#### Exercise objective
The entries below contain a stretch that opens with the line containing "8: (353, 344, 0.91)" and closes with the line containing "19: (447, 349, 2.33)"; set down that stretch exactly, both ends included, and nothing else.

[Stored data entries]
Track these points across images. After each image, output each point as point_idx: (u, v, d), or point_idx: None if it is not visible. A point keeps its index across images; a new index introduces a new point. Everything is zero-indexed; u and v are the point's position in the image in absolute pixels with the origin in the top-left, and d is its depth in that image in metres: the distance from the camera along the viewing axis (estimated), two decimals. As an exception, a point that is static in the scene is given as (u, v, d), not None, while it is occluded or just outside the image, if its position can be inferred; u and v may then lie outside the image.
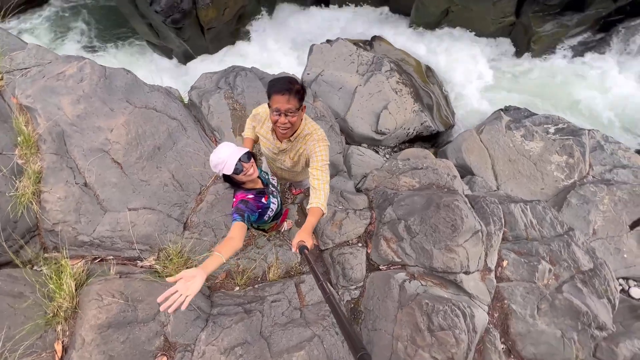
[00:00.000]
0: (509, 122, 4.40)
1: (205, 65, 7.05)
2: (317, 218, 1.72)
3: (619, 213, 3.82)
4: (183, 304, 1.16)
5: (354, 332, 0.95)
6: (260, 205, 1.90)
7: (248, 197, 1.85)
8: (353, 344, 0.91)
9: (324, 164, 1.82)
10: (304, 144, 1.90)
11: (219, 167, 1.69)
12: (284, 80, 1.67)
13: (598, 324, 2.76)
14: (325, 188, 1.78)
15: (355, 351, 0.88)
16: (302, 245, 1.56)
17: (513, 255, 3.02)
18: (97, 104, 2.54)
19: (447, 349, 2.33)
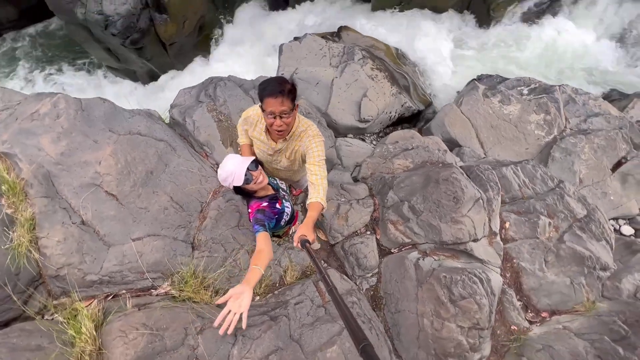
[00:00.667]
0: (484, 90, 4.54)
1: (176, 82, 6.88)
2: (318, 212, 1.74)
3: (600, 159, 4.04)
4: (243, 323, 1.18)
5: (356, 324, 0.96)
6: (276, 211, 1.90)
7: (263, 205, 1.84)
8: (355, 336, 0.92)
9: (321, 159, 1.84)
10: (299, 141, 1.90)
11: (229, 180, 1.67)
12: (275, 82, 1.65)
13: (601, 265, 2.92)
14: (323, 183, 1.80)
15: (358, 342, 0.89)
16: (304, 239, 1.58)
17: (513, 216, 3.13)
18: (79, 138, 2.44)
19: (472, 315, 2.41)
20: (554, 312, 2.88)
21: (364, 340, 0.88)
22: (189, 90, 3.29)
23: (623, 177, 4.02)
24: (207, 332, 2.11)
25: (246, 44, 7.13)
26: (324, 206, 1.78)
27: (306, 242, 1.57)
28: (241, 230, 2.75)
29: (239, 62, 6.72)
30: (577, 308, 2.84)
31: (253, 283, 1.41)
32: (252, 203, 1.94)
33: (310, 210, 1.74)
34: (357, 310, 2.53)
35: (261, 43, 7.07)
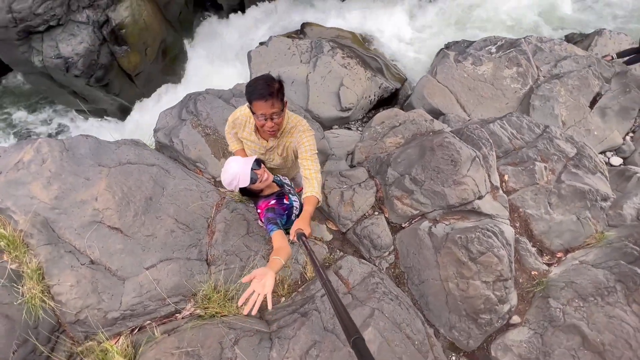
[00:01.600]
0: (455, 56, 4.64)
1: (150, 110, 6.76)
2: (314, 206, 1.75)
3: (577, 99, 4.18)
4: (268, 304, 1.18)
5: (349, 318, 0.97)
6: (285, 207, 1.90)
7: (271, 203, 1.84)
8: (347, 329, 0.93)
9: (313, 153, 1.85)
10: (290, 137, 1.90)
11: (234, 182, 1.66)
12: (263, 83, 1.64)
13: (602, 196, 3.03)
14: (317, 177, 1.81)
15: (350, 336, 0.89)
16: (300, 233, 1.60)
17: (510, 168, 3.21)
18: (70, 178, 2.38)
19: (493, 268, 2.46)
20: (568, 250, 2.96)
21: (355, 333, 0.89)
22: (169, 111, 3.24)
23: (601, 112, 4.17)
24: (242, 341, 2.09)
25: (213, 57, 7.09)
26: (320, 200, 1.80)
27: (302, 236, 1.59)
28: (252, 237, 2.73)
29: (209, 77, 6.66)
30: (588, 241, 2.93)
31: (275, 269, 1.40)
32: (260, 203, 1.93)
33: (306, 204, 1.75)
34: (382, 289, 2.53)
35: (228, 53, 7.04)
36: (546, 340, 2.45)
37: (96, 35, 6.25)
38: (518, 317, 2.61)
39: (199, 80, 6.99)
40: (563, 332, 2.43)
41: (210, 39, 7.54)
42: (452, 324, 2.59)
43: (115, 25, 6.33)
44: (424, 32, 6.88)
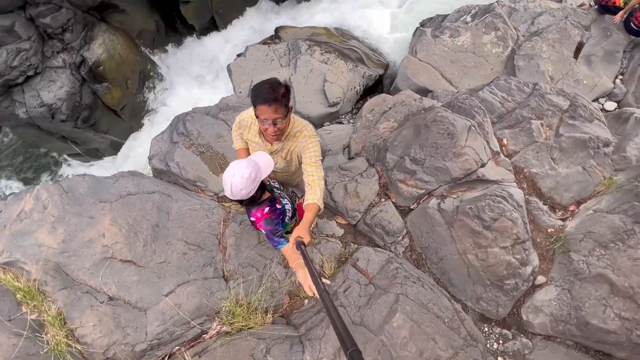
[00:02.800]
0: (432, 31, 4.63)
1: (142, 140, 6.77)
2: (314, 214, 1.74)
3: (560, 51, 4.16)
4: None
5: (345, 330, 0.96)
6: (279, 212, 1.91)
7: (265, 212, 1.85)
8: (344, 342, 0.91)
9: (317, 160, 1.83)
10: (295, 141, 1.87)
11: (243, 191, 1.67)
12: (268, 87, 1.61)
13: (603, 142, 3.01)
14: (320, 184, 1.80)
15: (346, 348, 0.88)
16: (299, 241, 1.59)
17: (507, 131, 3.20)
18: (73, 220, 2.37)
19: (509, 232, 2.44)
20: (580, 202, 2.94)
21: (352, 346, 0.88)
22: (160, 136, 3.24)
23: (587, 60, 4.15)
24: (274, 350, 2.07)
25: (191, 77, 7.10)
26: (321, 208, 1.78)
27: (301, 244, 1.58)
28: (264, 245, 2.72)
29: (193, 97, 6.66)
30: (598, 190, 2.91)
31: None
32: (254, 212, 1.93)
33: (307, 211, 1.74)
34: (402, 274, 2.51)
35: (207, 71, 7.04)
36: (575, 295, 2.43)
37: (75, 77, 6.26)
38: (543, 277, 2.59)
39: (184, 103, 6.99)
40: (590, 283, 2.40)
41: (187, 60, 7.54)
42: (479, 295, 2.57)
43: (92, 64, 6.33)
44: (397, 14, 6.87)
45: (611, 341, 2.32)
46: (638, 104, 3.95)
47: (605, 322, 2.30)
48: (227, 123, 3.22)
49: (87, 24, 6.40)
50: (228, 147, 3.13)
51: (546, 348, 2.46)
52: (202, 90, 6.88)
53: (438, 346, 2.21)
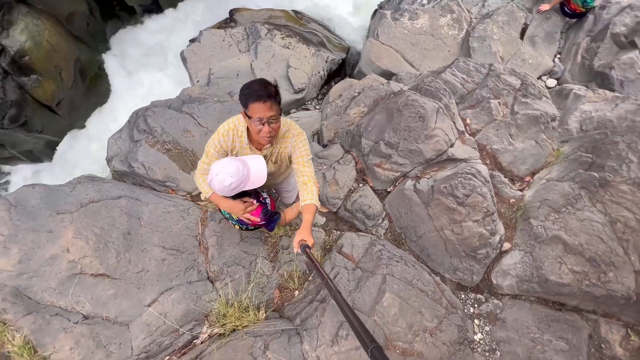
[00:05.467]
0: (392, 14, 4.68)
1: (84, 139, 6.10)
2: (313, 215, 1.73)
3: (508, 33, 4.46)
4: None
5: (363, 327, 0.95)
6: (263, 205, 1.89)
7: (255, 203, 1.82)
8: (363, 340, 0.90)
9: (309, 159, 1.80)
10: (284, 142, 1.81)
11: (239, 170, 1.61)
12: (259, 85, 1.52)
13: (551, 117, 3.33)
14: (315, 182, 1.79)
15: (367, 346, 0.88)
16: (304, 244, 1.59)
17: (469, 111, 3.39)
18: (29, 237, 2.10)
19: (480, 206, 2.63)
20: (534, 173, 3.25)
21: (372, 343, 0.88)
22: (117, 135, 2.93)
23: (531, 41, 4.51)
24: (272, 345, 2.07)
25: (139, 67, 6.47)
26: (318, 207, 1.77)
27: (306, 247, 1.58)
28: (248, 241, 2.65)
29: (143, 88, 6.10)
30: (549, 160, 3.24)
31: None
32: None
33: (305, 213, 1.72)
34: (386, 255, 2.62)
35: (155, 59, 6.45)
36: (535, 256, 2.72)
37: (-6, 69, 5.39)
38: (508, 244, 2.86)
39: (132, 94, 6.38)
40: (548, 245, 2.71)
41: (130, 47, 6.82)
42: (455, 266, 2.77)
43: (15, 53, 5.48)
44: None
45: (566, 292, 2.66)
46: (574, 81, 4.41)
47: (561, 277, 2.62)
48: (192, 116, 3.01)
49: (2, 6, 5.49)
50: (197, 142, 2.95)
51: (514, 306, 2.75)
52: (152, 80, 6.31)
53: (425, 318, 2.36)
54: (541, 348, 2.56)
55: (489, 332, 2.69)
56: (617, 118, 3.49)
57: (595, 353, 2.65)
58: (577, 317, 2.73)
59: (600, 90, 3.80)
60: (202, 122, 2.99)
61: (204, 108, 3.05)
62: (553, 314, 2.72)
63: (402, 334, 2.25)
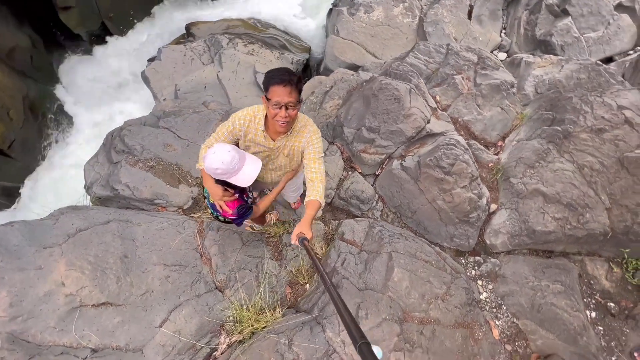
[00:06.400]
0: (348, 10, 4.84)
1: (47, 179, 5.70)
2: (316, 211, 1.73)
3: (457, 15, 4.77)
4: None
5: (354, 322, 0.96)
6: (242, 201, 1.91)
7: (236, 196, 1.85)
8: (352, 335, 0.91)
9: (320, 156, 1.81)
10: (300, 137, 1.80)
11: (233, 162, 1.61)
12: (284, 70, 1.55)
13: (510, 84, 3.59)
14: (322, 180, 1.78)
15: (355, 341, 0.89)
16: (302, 237, 1.61)
17: (437, 89, 3.59)
18: (17, 277, 1.94)
19: (466, 172, 2.79)
20: (504, 137, 3.49)
21: (361, 339, 0.88)
22: (93, 160, 2.79)
23: (478, 20, 4.85)
24: (296, 338, 2.06)
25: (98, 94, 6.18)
26: (322, 204, 1.77)
27: (304, 240, 1.60)
28: (250, 245, 2.62)
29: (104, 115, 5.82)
30: (515, 123, 3.49)
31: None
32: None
33: (308, 208, 1.72)
34: (387, 234, 2.69)
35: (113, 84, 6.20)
36: (520, 211, 2.92)
37: None
38: (495, 205, 3.05)
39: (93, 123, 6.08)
40: (529, 199, 2.91)
41: (83, 76, 6.50)
42: (451, 234, 2.90)
43: (-47, 96, 5.05)
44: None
45: (552, 239, 2.87)
46: (521, 51, 4.80)
47: (546, 226, 2.83)
48: (171, 130, 2.94)
49: None
50: (180, 155, 2.88)
51: (510, 261, 2.93)
52: (112, 106, 6.04)
53: (434, 286, 2.45)
54: (541, 294, 2.74)
55: (493, 289, 2.84)
56: (565, 78, 3.85)
57: (586, 290, 2.88)
58: (565, 261, 2.95)
59: (546, 55, 4.17)
60: (182, 134, 2.93)
61: (182, 120, 2.99)
62: (545, 262, 2.93)
63: (417, 304, 2.33)
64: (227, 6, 6.65)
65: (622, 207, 2.84)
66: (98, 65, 6.60)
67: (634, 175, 2.84)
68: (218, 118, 3.19)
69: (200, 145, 1.86)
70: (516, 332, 2.68)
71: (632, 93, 3.14)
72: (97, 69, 6.60)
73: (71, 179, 4.87)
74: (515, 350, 2.61)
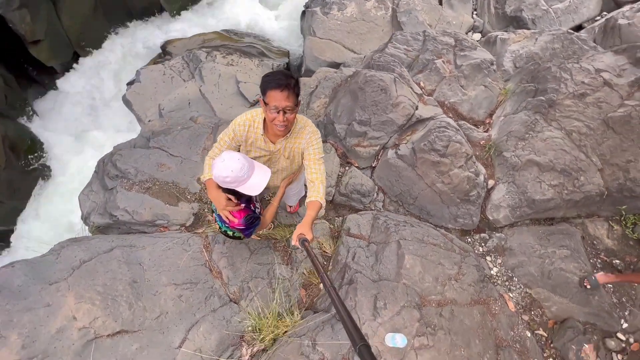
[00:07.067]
0: (321, 9, 4.88)
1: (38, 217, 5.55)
2: (316, 212, 1.73)
3: (428, 2, 4.85)
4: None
5: (354, 324, 0.95)
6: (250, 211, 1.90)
7: (243, 207, 1.84)
8: (352, 337, 0.91)
9: (320, 157, 1.80)
10: (299, 138, 1.80)
11: (243, 170, 1.59)
12: (281, 74, 1.53)
13: (489, 61, 3.67)
14: (323, 181, 1.78)
15: (355, 343, 0.88)
16: (303, 238, 1.61)
17: (420, 76, 3.64)
18: (25, 318, 1.88)
19: (460, 152, 2.83)
20: (491, 114, 3.56)
21: (360, 341, 0.88)
22: (87, 190, 2.73)
23: (449, 4, 4.95)
24: (319, 338, 2.05)
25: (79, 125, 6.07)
26: (323, 205, 1.76)
27: (305, 241, 1.59)
28: (258, 253, 2.60)
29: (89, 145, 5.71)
30: (500, 99, 3.57)
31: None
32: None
33: (309, 209, 1.72)
34: (392, 223, 2.70)
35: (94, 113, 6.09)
36: (518, 183, 2.98)
37: None
38: (492, 180, 3.10)
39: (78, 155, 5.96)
40: (524, 170, 2.97)
41: (61, 108, 6.37)
42: (455, 214, 2.94)
43: None
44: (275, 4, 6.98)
45: (552, 207, 2.93)
46: (494, 29, 4.91)
47: (544, 194, 2.89)
48: (162, 149, 2.90)
49: None
50: (175, 173, 2.84)
51: (514, 233, 2.98)
52: (96, 134, 5.93)
53: (446, 267, 2.48)
54: (549, 261, 2.79)
55: (502, 263, 2.88)
56: (540, 50, 3.95)
57: (591, 250, 2.94)
58: (567, 226, 3.01)
59: (519, 30, 4.27)
60: (174, 152, 2.89)
61: (172, 138, 2.95)
62: (548, 229, 2.99)
63: (432, 288, 2.34)
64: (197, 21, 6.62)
65: (613, 166, 2.92)
66: (75, 95, 6.48)
67: (620, 134, 2.93)
68: (208, 131, 3.17)
69: (194, 160, 1.85)
70: (530, 302, 2.72)
71: (607, 55, 3.24)
72: (74, 99, 6.48)
73: (65, 213, 4.76)
74: (532, 319, 2.65)
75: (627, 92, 2.99)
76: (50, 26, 5.83)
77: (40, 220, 5.11)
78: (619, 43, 4.28)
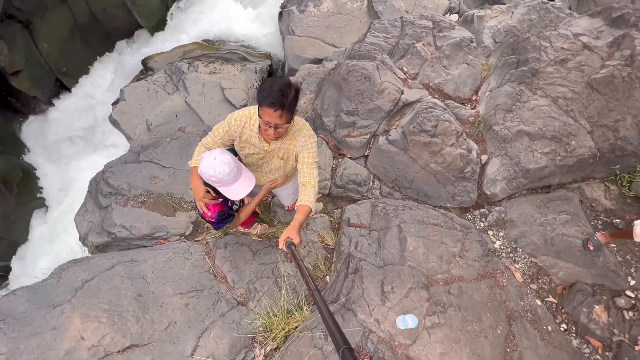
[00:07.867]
0: (297, 8, 4.89)
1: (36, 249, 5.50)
2: (305, 216, 1.72)
3: (403, -10, 4.88)
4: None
5: (338, 327, 0.96)
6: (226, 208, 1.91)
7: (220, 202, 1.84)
8: (336, 340, 0.91)
9: (314, 161, 1.80)
10: (295, 140, 1.78)
11: (230, 175, 1.59)
12: (278, 90, 1.45)
13: (469, 39, 3.68)
14: (315, 185, 1.78)
15: (338, 346, 0.89)
16: (290, 242, 1.60)
17: (402, 61, 3.65)
18: (32, 343, 1.86)
19: (450, 130, 2.84)
20: (476, 90, 3.58)
21: (344, 344, 0.89)
22: (82, 211, 2.71)
23: (423, -11, 4.98)
24: (330, 329, 2.04)
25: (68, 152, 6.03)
26: (313, 210, 1.76)
27: (291, 245, 1.59)
28: (260, 254, 2.59)
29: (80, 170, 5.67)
30: (483, 75, 3.58)
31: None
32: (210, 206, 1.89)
33: (298, 213, 1.71)
34: (391, 208, 2.70)
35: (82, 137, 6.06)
36: (510, 155, 2.99)
37: None
38: (485, 156, 3.11)
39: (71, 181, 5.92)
40: (515, 141, 2.99)
41: (47, 136, 6.33)
42: (452, 193, 2.94)
43: None
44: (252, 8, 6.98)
45: (547, 174, 2.94)
46: (470, 8, 4.94)
47: (538, 162, 2.91)
48: (153, 162, 2.88)
49: None
50: (168, 184, 2.83)
51: (513, 205, 2.99)
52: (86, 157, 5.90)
53: (449, 246, 2.48)
54: (550, 228, 2.80)
55: (504, 235, 2.89)
56: (518, 22, 3.98)
57: (591, 213, 2.96)
58: (564, 191, 3.03)
59: (494, 6, 4.30)
60: (165, 163, 2.88)
61: (162, 150, 2.94)
62: (545, 197, 3.00)
63: (437, 267, 2.34)
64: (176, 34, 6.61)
65: (602, 127, 2.94)
66: (61, 121, 6.45)
67: (604, 95, 2.95)
68: (198, 139, 3.15)
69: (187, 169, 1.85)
70: (537, 270, 2.73)
71: (583, 20, 3.27)
72: (60, 125, 6.45)
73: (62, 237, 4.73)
74: (541, 287, 2.65)
75: (607, 53, 3.01)
76: (29, 55, 5.79)
77: (39, 248, 5.06)
78: (594, 8, 4.32)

#### Result of this exercise
8: (353, 344, 0.91)
9: (324, 164, 1.82)
10: (304, 144, 1.90)
11: (219, 167, 1.69)
12: (284, 80, 1.67)
13: (598, 324, 2.76)
14: (325, 188, 1.78)
15: (355, 351, 0.88)
16: (302, 245, 1.56)
17: (513, 255, 3.02)
18: (97, 104, 2.54)
19: (447, 349, 2.33)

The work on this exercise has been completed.